- _ASSIGNMENT_
For this exercise, reproduce the entries below exactly, but only from the line containing "Table 3. Yearly" through the line containing "FIGURE 3 | Maintenance", both included.

- _RECORDED DATA_

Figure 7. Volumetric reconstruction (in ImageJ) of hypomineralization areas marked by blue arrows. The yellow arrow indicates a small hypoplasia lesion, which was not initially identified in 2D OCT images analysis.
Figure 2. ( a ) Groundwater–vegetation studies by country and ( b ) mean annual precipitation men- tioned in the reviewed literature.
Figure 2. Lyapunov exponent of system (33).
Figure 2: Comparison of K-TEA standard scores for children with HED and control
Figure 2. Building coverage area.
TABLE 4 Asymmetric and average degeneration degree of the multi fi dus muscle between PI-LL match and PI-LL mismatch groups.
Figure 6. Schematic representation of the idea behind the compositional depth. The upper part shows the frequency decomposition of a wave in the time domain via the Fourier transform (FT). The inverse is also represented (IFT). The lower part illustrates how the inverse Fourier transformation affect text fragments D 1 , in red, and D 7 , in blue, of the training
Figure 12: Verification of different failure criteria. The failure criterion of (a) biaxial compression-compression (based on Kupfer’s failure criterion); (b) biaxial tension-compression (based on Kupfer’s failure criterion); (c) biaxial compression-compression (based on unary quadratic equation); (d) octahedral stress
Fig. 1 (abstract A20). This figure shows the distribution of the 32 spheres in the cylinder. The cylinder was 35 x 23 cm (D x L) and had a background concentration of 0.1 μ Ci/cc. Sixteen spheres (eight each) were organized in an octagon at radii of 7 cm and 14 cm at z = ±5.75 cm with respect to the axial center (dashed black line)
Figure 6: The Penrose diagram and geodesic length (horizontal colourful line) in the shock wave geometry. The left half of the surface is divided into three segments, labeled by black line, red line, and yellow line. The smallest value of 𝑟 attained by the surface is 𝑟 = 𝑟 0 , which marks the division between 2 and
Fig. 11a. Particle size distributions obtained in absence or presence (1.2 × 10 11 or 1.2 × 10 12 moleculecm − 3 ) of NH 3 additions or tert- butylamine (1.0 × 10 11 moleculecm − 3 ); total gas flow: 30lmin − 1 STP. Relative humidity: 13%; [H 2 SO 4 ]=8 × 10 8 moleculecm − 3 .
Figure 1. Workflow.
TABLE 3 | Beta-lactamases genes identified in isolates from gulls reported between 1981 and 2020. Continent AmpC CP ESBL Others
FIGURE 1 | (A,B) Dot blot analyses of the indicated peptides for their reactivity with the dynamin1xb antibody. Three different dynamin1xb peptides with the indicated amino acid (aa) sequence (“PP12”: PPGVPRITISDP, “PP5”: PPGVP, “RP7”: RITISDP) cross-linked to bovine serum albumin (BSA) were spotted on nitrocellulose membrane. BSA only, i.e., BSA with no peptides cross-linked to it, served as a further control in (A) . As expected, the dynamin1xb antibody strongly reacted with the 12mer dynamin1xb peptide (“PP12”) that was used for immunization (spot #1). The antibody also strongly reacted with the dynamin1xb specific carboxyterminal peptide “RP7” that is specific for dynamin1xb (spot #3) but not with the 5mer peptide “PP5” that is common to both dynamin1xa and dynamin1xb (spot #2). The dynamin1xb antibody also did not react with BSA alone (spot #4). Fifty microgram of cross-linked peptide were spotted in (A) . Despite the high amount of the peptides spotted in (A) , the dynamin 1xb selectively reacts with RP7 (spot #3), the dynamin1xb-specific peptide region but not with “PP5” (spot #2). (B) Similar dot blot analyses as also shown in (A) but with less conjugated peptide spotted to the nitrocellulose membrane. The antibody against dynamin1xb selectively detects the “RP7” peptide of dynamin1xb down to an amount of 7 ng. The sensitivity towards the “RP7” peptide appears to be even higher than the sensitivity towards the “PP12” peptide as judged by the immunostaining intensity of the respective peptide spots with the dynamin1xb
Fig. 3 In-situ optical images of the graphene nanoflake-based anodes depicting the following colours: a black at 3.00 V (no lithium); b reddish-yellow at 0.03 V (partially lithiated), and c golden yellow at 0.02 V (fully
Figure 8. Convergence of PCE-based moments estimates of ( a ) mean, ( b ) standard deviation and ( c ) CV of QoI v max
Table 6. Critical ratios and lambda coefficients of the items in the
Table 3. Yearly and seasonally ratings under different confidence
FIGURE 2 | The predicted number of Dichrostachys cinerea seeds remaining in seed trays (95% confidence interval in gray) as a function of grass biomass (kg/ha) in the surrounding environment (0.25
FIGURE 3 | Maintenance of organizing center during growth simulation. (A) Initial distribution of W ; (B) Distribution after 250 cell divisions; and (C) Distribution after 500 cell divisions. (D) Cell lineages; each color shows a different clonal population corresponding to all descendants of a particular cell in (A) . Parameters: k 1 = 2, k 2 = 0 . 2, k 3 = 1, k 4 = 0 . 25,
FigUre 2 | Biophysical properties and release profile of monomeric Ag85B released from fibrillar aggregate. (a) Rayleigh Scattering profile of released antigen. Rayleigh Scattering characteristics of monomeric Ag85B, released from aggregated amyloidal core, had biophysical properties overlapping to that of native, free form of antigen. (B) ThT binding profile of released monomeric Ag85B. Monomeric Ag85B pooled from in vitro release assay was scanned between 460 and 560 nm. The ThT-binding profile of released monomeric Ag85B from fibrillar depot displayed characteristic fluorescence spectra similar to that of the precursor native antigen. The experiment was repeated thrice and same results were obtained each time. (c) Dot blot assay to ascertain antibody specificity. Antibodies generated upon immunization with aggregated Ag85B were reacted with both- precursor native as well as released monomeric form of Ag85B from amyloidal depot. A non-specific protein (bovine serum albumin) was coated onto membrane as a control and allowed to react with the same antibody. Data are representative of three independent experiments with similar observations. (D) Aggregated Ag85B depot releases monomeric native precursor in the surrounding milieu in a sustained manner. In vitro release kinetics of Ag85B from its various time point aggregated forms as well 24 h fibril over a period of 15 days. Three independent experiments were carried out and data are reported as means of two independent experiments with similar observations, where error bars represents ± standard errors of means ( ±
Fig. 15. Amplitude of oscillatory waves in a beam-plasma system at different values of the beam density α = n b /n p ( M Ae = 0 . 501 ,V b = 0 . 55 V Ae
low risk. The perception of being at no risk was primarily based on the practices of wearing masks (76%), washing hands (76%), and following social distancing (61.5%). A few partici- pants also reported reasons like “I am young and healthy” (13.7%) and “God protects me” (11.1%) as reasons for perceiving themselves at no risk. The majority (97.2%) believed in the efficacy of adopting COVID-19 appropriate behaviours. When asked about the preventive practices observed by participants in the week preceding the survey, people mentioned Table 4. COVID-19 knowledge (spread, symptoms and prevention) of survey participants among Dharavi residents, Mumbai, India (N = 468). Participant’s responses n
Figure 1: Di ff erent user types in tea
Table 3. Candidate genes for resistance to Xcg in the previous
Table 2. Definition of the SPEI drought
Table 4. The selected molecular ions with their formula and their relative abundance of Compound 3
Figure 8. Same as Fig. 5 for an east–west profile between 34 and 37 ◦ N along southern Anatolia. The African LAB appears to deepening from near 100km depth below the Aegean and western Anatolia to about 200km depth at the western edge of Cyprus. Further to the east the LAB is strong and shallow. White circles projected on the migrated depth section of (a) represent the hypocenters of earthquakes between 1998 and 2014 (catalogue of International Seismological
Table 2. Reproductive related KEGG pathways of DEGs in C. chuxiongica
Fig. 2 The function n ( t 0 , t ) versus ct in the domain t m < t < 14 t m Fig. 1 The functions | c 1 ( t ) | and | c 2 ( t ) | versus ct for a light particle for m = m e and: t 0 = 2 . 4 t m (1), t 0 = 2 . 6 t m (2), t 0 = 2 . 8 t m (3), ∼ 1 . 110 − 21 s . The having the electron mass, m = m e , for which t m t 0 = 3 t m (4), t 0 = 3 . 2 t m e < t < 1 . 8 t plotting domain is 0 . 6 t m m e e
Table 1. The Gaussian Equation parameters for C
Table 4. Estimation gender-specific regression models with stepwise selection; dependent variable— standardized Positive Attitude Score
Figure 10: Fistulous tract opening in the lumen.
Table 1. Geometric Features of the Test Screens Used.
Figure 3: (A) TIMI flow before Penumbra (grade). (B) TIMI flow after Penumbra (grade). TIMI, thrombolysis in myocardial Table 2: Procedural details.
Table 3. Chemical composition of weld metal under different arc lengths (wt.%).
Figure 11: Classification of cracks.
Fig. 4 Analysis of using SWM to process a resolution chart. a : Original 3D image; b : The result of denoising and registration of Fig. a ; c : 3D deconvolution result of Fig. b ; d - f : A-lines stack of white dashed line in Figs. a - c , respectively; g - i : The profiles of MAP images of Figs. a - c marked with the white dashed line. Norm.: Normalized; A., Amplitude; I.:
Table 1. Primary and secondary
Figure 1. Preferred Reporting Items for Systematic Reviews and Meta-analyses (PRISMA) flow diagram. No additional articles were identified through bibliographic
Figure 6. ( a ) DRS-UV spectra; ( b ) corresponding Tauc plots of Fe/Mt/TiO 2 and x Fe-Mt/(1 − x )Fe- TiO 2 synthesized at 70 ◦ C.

- _RESULT OF THIS TASK_
Table 3. Yearly and seasonally ratings under different confidence
FIGURE 2 | The predicted number of Dichrostachys cinerea seeds remaining in seed trays (95% confidence interval in gray) as a function of grass biomass (kg/ha) in the surrounding environment (0.25
FIGURE 3 | Maintenance of organizing center during growth simulation. (A) Initial distribution of W ; (B) Distribution after 250 cell divisions; and (C) Distribution after 500 cell divisions. (D) Cell lineages; each color shows a different clonal population corresponding to all descendants of a particular cell in (A) . Parameters: k 1 = 2, k 2 = 0 . 2, k 3 = 1, k 4 = 0 . 25,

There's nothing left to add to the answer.